Put the material from the line with "pose: elev=98.5 azim=2.0 roll=22.8 dist=1.06" to the line with "Dot at: (211, 234)" into a numbered list, skipping any blank lines.
BEGIN Recorded information
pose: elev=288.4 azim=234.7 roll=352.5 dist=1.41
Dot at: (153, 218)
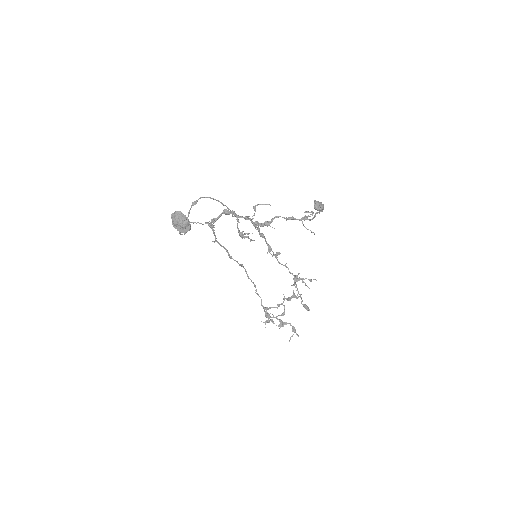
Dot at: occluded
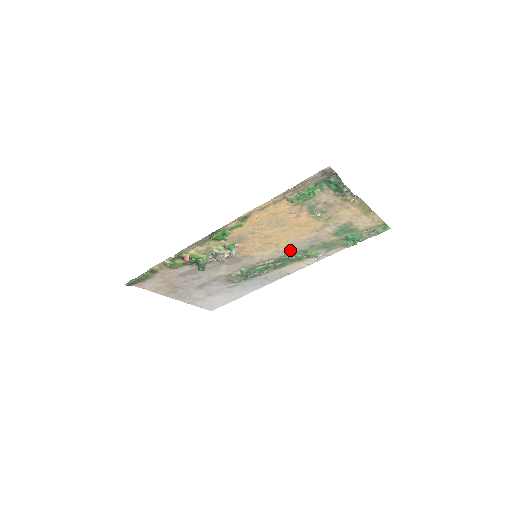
END Recorded information
BEGIN Recorded information
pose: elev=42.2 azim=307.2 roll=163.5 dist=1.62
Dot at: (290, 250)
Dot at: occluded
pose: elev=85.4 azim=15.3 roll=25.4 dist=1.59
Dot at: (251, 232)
END Recorded information
BEGIN Recorded information
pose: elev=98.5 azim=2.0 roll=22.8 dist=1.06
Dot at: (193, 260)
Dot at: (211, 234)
END Recorded information
_Solution to this task_.
1. pose: elev=98.5 azim=2.0 roll=22.8 dist=1.06
2. Dot at: (193, 260)
3. Dot at: (211, 234)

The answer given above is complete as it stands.